┌─ Task material
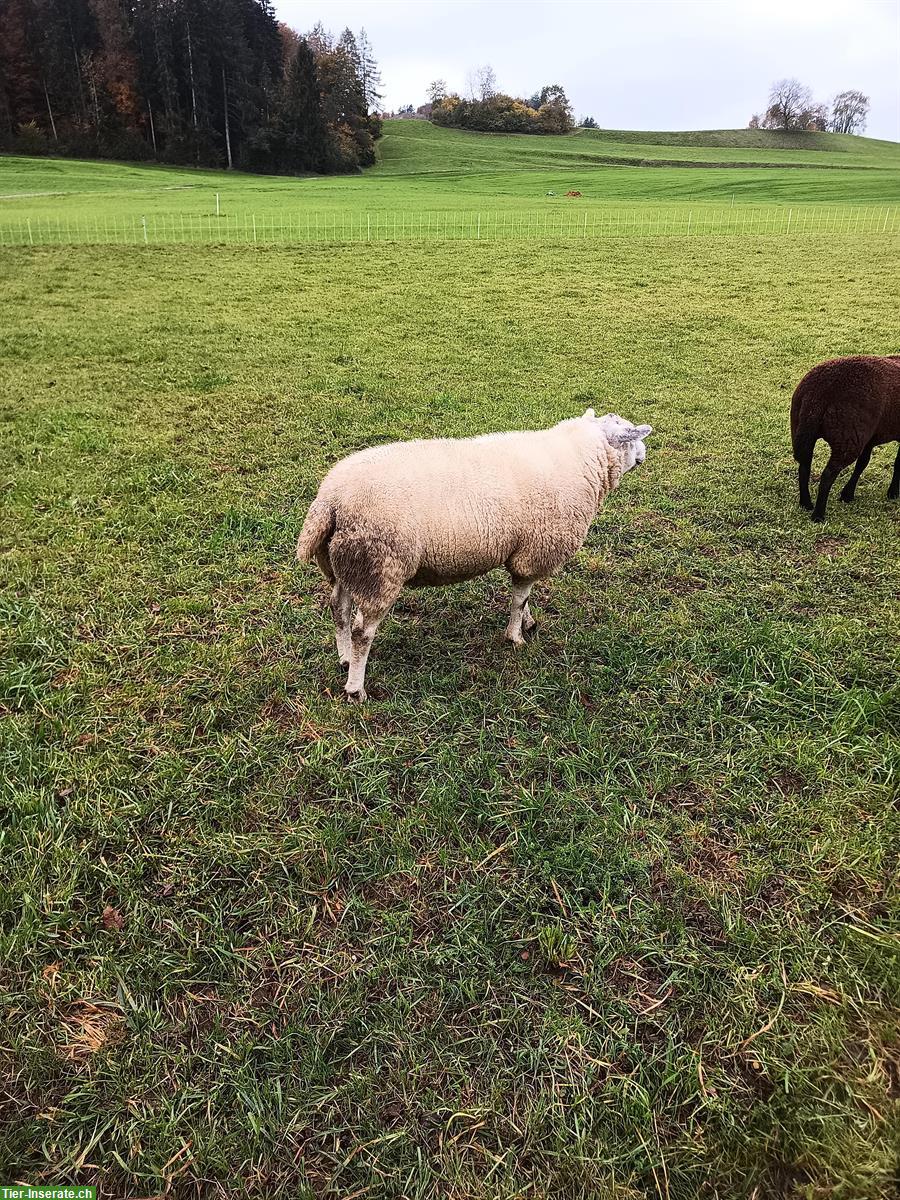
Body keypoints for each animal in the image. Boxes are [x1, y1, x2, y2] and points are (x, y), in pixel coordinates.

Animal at [300, 408, 652, 700]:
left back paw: (345, 658)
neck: (581, 461)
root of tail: (330, 499)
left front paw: (528, 623)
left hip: (346, 564)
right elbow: (519, 598)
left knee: (339, 610)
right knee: (363, 631)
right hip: (379, 567)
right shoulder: (533, 551)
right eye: (631, 434)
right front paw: (515, 637)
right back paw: (355, 688)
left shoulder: (523, 554)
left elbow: (524, 597)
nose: (645, 454)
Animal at [792, 355, 897, 525]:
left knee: (804, 467)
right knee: (827, 475)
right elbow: (898, 463)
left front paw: (847, 494)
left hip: (802, 428)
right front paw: (893, 493)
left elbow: (863, 463)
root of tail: (819, 392)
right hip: (848, 436)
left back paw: (806, 503)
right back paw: (818, 515)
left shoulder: (869, 438)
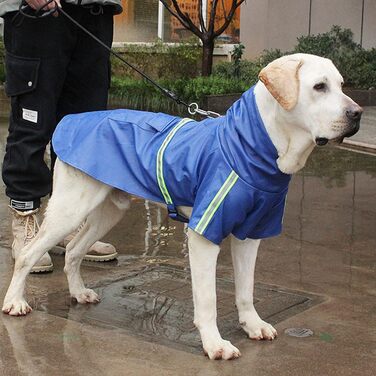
└─
Ending at the line with "right hip: (379, 567)", reproduce exactly the lines that begin at the top of the data, and include no pictures.

Body keypoints for each animal in the image. Boxes are [x1, y1, x2, y2] and points are (x, y), in pixel coordinates.

Animal at [300, 408, 652, 700]:
left back paw: (345, 658)
neck: (581, 461)
root of tail: (330, 499)
left front paw: (528, 623)
left hip: (346, 564)
right elbow: (519, 598)
left knee: (339, 610)
right knee: (363, 631)
right hip: (379, 567)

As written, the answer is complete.